• _JOB_
Retype each of the following records line for line, with no changes.

(MATERIAL PROVIDED begins)

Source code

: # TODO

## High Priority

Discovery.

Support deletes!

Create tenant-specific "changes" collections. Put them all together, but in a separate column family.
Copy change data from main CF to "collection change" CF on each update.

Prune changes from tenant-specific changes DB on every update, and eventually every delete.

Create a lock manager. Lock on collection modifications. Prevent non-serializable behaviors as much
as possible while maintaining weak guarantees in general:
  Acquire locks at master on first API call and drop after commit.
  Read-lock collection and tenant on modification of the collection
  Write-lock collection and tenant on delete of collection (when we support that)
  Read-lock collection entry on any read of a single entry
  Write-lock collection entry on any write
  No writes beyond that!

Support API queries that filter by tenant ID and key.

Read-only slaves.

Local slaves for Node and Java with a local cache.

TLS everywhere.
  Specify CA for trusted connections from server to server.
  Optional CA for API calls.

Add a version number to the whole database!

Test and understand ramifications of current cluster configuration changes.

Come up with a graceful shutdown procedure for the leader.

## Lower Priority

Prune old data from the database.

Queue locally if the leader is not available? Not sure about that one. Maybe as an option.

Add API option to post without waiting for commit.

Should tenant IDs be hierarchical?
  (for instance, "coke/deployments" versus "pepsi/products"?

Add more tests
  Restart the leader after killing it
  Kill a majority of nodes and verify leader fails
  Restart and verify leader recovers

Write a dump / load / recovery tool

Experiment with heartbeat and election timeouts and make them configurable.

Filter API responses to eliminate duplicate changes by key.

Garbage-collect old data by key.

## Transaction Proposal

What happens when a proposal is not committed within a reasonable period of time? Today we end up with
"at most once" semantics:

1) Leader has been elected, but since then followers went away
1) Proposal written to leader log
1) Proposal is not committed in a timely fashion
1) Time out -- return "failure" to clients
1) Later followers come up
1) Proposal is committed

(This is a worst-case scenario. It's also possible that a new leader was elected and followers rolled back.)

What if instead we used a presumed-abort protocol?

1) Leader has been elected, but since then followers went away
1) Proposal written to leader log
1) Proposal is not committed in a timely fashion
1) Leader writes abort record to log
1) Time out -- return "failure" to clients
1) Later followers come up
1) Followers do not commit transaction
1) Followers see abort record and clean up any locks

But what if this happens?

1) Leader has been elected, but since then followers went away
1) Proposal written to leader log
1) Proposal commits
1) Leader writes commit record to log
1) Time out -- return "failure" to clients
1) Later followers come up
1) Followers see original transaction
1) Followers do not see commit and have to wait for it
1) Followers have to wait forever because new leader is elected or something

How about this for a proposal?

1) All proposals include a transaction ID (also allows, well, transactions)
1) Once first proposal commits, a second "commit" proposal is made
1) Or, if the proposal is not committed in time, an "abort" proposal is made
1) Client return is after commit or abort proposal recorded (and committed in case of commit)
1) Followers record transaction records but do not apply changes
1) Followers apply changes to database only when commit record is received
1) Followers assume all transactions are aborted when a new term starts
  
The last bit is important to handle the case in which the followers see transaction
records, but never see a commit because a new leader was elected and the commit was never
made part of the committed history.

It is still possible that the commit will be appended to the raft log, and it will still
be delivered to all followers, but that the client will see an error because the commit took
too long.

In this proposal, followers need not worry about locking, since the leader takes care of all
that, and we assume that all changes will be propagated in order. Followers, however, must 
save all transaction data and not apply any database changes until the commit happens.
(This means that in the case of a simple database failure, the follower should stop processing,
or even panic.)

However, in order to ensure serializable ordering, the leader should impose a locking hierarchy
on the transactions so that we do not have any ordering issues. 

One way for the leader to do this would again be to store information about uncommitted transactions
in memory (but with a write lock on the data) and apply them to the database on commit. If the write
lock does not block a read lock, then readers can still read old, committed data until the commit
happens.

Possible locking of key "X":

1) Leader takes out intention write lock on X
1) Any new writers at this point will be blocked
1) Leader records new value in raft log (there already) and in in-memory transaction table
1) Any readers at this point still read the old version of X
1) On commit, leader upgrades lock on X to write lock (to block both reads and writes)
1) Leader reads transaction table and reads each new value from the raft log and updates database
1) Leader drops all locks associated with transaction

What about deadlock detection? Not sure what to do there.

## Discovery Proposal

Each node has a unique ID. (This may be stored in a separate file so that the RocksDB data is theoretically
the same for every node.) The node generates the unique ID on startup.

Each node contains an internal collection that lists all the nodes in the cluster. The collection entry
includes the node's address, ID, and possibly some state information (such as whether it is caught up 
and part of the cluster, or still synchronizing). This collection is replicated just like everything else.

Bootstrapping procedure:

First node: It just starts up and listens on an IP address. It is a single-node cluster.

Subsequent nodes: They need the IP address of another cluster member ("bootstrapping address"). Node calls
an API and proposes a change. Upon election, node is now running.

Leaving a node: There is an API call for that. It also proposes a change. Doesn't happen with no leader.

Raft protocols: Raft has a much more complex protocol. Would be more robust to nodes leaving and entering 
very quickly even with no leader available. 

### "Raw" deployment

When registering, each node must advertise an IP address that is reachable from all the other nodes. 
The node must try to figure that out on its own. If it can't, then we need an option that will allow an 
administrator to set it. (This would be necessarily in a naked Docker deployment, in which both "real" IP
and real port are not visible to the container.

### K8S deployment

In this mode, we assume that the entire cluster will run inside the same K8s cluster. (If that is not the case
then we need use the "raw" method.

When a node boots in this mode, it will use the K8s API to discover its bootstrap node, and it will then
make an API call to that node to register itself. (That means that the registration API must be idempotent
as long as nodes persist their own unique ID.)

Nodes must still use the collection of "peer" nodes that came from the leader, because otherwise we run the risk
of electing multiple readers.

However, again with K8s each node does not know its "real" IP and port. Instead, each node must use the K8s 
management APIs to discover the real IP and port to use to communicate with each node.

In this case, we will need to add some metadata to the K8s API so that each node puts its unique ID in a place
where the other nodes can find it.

(MATERIAL PROVIDED ends)

• _SOLUTION TO THE PROBLEM_
Source code

: # TODO

## High Priority

Discovery.

Support deletes!

Create tenant-specific "changes" collections. Put them all together, but in a separate column family.
Copy change data from main CF to "collection change" CF on each update.

Prune changes from tenant-specific changes DB on every update, and eventually every delete.

Create a lock manager. Lock on collection modifications. Prevent non-serializable behaviors as much
as possible while maintaining weak guarantees in general:
  Acquire locks at master on first API call and drop after commit.
  Read-lock collection and tenant on modification of the collection
  Write-lock collection and tenant on delete of collection (when we support that)
  Read-lock collection entry on any read of a single entry
  Write-lock collection entry on any write
  No writes beyond that!

Support API queries that filter by tenant ID and key.

Read-only slaves.

Local slaves for Node and Java with a local cache.

TLS everywhere.
  Specify CA for trusted connections from server to server.
  Optional CA for API calls.

Add a version number to the whole database!

Test and understand ramifications of current cluster configuration changes.

Come up with a graceful shutdown procedure for the leader.

## Lower Priority

Prune old data from the database.

Queue locally if the leader is not available? Not sure about that one. Maybe as an option.

Add API option to post without waiting for commit.

Should tenant IDs be hierarchical?
  (for instance, "coke/deployments" versus "pepsi/products"?

Add more tests
  Restart the leader after killing it
  Kill a majority of nodes and verify leader fails
  Restart and verify leader recovers

Write a dump / load / recovery tool

Experiment with heartbeat and election timeouts and make them configurable.

Filter API responses to eliminate duplicate changes by key.

Garbage-collect old data by key.

## Transaction Proposal

What happens when a proposal is not committed within a reasonable period of time? Today we end up with
"at most once" semantics:

1) Leader has been elected, but since then followers went away
1) Proposal written to leader log
1) Proposal is not committed in a timely fashion
1) Time out -- return "failure" to clients
1) Later followers come up
1) Proposal is committed

(This is a worst-case scenario. It's also possible that a new leader was elected and followers rolled back.)

What if instead we used a presumed-abort protocol?

1) Leader has been elected, but since then followers went away
1) Proposal written to leader log
1) Proposal is not committed in a timely fashion
1) Leader writes abort record to log
1) Time out -- return "failure" to clients
1) Later followers come up
1) Followers do not commit transaction
1) Followers see abort record and clean up any locks

But what if this happens?

1) Leader has been elected, but since then followers went away
1) Proposal written to leader log
1) Proposal commits
1) Leader writes commit record to log
1) Time out -- return "failure" to clients
1) Later followers come up
1) Followers see original transaction
1) Followers do not see commit and have to wait for it
1) Followers have to wait forever because new leader is elected or something

How about this for a proposal?

1) All proposals include a transaction ID (also allows, well, transactions)
1) Once first proposal commits, a second "commit" proposal is made
1) Or, if the proposal is not committed in time, an "abort" proposal is made
1) Client return is after commit or abort proposal recorded (and committed in case of commit)
1) Followers record transaction records but do not apply changes
1) Followers apply changes to database only when commit record is received
1) Followers assume all transactions are aborted when a new term starts
  
The last bit is important to handle the case in which the followers see transaction
records, but never see a commit because a new leader was elected and the commit was never
made part of the committed history.

It is still possible that the commit will be appended to the raft log, and it will still
be delivered to all followers, but that the client will see an error because the commit took
too long.

In this proposal, followers need not worry about locking, since the leader takes care of all
that, and we assume that all changes will be propagated in order. Followers, however, must 
save all transaction data and not apply any database changes until the commit happens.
(This means that in the case of a simple database failure, the follower should stop processing,
or even panic.)

However, in order to ensure serializable ordering, the leader should impose a locking hierarchy
on the transactions so that we do not have any ordering issues. 

One way for the leader to do this would again be to store information about uncommitted transactions
in memory (but with a write lock on the data) and apply them to the database on commit. If the write
lock does not block a read lock, then readers can still read old, committed data until the commit
happens.

Possible locking of key "X":

1) Leader takes out intention write lock on X
1) Any new writers at this point will be blocked
1) Leader records new value in raft log (there already) and in in-memory transaction table
1) Any readers at this point still read the old version of X
1) On commit, leader upgrades lock on X to write lock (to block both reads and writes)
1) Leader reads transaction table and reads each new value from the raft log and updates database
1) Leader drops all locks associated with transaction

What about deadlock detection? Not sure what to do there.

## Discovery Proposal

Each node has a unique ID. (This may be stored in a separate file so that the RocksDB data is theoretically
the same for every node.) The node generates the unique ID on startup.

Each node contains an internal collection that lists all the nodes in the cluster. The collection entry
includes the node's address, ID, and possibly some state information (such as whether it is caught up 
and part of the cluster, or still synchronizing). This collection is replicated just like everything else.

Bootstrapping procedure:

First node: It just starts up and listens on an IP address. It is a single-node cluster.

Subsequent nodes: They need the IP address of another cluster member ("bootstrapping address"). Node calls
an API and proposes a change. Upon election, node is now running.

Leaving a node: There is an API call for that. It also proposes a change. Doesn't happen with no leader.

Raft protocols: Raft has a much more complex protocol. Would be more robust to nodes leaving and entering 
very quickly even with no leader available. 

### "Raw" deployment

When registering, each node must advertise an IP address that is reachable from all the other nodes. 
The node must try to figure that out on its own. If it can't, then we need an option that will allow an 
administrator to set it. (This would be necessarily in a naked Docker deployment, in which both "real" IP
and real port are not visible to the container.

### K8S deployment

In this mode, we assume that the entire cluster will run inside the same K8s cluster. (If that is not the case
then we need use the "raw" method.

When a node boots in this mode, it will use the K8s API to discover its bootstrap node, and it will then
make an API call to that node to register itself. (That means that the registration API must be idempotent
as long as nodes persist their own unique ID.)

Nodes must still use the collection of "peer" nodes that came from the leader, because otherwise we run the risk
of electing multiple readers.

However, again with K8s each node does not know its "real" IP and port. Instead, each node must use the K8s 
management APIs to discover the real IP and port to use to communicate with each node.

In this case, we will need to add some metadata to the K8s API so that each node puts its unique ID in a place
where the other nodes can find it.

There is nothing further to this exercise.